Scott Montross - President & CEO
Obviously, we see California and Texas, and depending on the amount of work that you have in Texas, you may have to deploy additional assets. For example, on the Lake Texoma project that we had in 2012 and 2013, we had the majority of the production coming out of our Saginaw facility. We also had some production coming out of Denver and, believe it or not, we had some coming out of our Parkersburg, West Virginia facility.
So depending on how much of this stuff hits at once, you could need to deploy more than one facility to be able to support those jobs. But like I said, Brent, we see Texas as pretty good going forward. In fact, if all this work hits in Texas, there's a lot of work that is coming.
We see California being good, but we also see the East Coast market in New York City being pretty good, too. And that has been okay, even during 2015, when everything else was a little bit rougher.
So the nationwide footprint still makes sense, because when you start looking at the nationwide footprint -- we do all the time and obviously we evaluate these assets all the time. If we didn't have a plant in Texas, we wouldn't have been able to participate in all the Texas work. If we didn't plan to Denver, Colorado, we wouldn't have been able to participate in all the work going on in southern delivery in Colorado, which was somewhere between $80 million and $100 million.
We've seen lots of work in the past in California. If we didn't have a plant in California, you wouldn't be able to do that. So I think we are careful looking at the assets, but obviously we are always doing that and making sure that we have the right thing that supports the market that we see going forward.
But again, like I said, we are seeing California, we are seeing Texas, we still see a relatively busy East Coast, and quite frankly, we see a market that with Dodge numbers and looking at water construction projects, it's growing 9% year over year. But we also all know about the massive buildup of water projects that are out there on the docket. And it is a massive buildup of projects.
I think at some point water becomes a very, very precious resource and it is going to have to be moved from one place to another. Really that's widespread across the Western United States. When you start looking at the East, which you are dealing with some older infrastructure, you're looking at some more replacement. We do think that the footprint that we have right now makes sense as this market continues to grow.
Brent Thielman - Analyst
Okay, appreciate that. Thank you.
Operator
(Operator Instructions) Sir, at this time I'm showing no further questions.

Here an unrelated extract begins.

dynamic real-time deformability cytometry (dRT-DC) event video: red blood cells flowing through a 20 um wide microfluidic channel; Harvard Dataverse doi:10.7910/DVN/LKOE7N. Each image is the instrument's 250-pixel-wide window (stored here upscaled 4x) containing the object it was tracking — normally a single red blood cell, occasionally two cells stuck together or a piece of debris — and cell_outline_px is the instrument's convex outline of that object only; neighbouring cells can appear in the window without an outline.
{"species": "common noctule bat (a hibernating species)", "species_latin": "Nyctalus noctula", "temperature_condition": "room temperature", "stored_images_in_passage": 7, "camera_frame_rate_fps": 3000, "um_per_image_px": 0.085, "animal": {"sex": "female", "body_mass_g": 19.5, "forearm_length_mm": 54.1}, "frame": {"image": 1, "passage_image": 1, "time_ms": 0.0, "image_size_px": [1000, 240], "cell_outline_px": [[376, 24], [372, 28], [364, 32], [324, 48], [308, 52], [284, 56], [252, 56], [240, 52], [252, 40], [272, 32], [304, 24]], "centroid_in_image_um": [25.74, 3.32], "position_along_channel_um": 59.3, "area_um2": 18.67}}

Scott Montross - President & CEO
What I would say to end is that obviously we are dealing with a pretty challenging market condition and you really can't do anything about irrational behavior, whether it's by nontraditional or traditional competitors. But what we can do is keep positioning ourselves with our costs: reducing our costs at the plant, making the efficiencies more in line with lean manufacturing, and reducing our costs to produce these things.
That in line with managing our costs -- we have zero debt and a net positive cash position and we don't have any kind of bond payments that are due out in the future, unlike a lot of people that are in the current market situation right now. And you see that across the steel market. You see that across the energy tubular market. You see that across the energy business.
So I think that we are pretty well positioned to weather this storm. As this market continues to improve, with our cost reductions, we are in a pretty good position to thrive as this thing grows and builds. Because, at some point, we expect that there is going to be an explosion of water requirements.
Thank you for attending our call. Our next call is in --
Robin Gantt - SVP & CFO
Early May.
Scott Montross - President & CEO
-- early May and, hopefully, we continue to see improving market conditions and things continuing to get better. Thank you and have a good day.
Operator
Thank you, sir. This does conclude today's conference call. You may go ahead and disconnect at this time.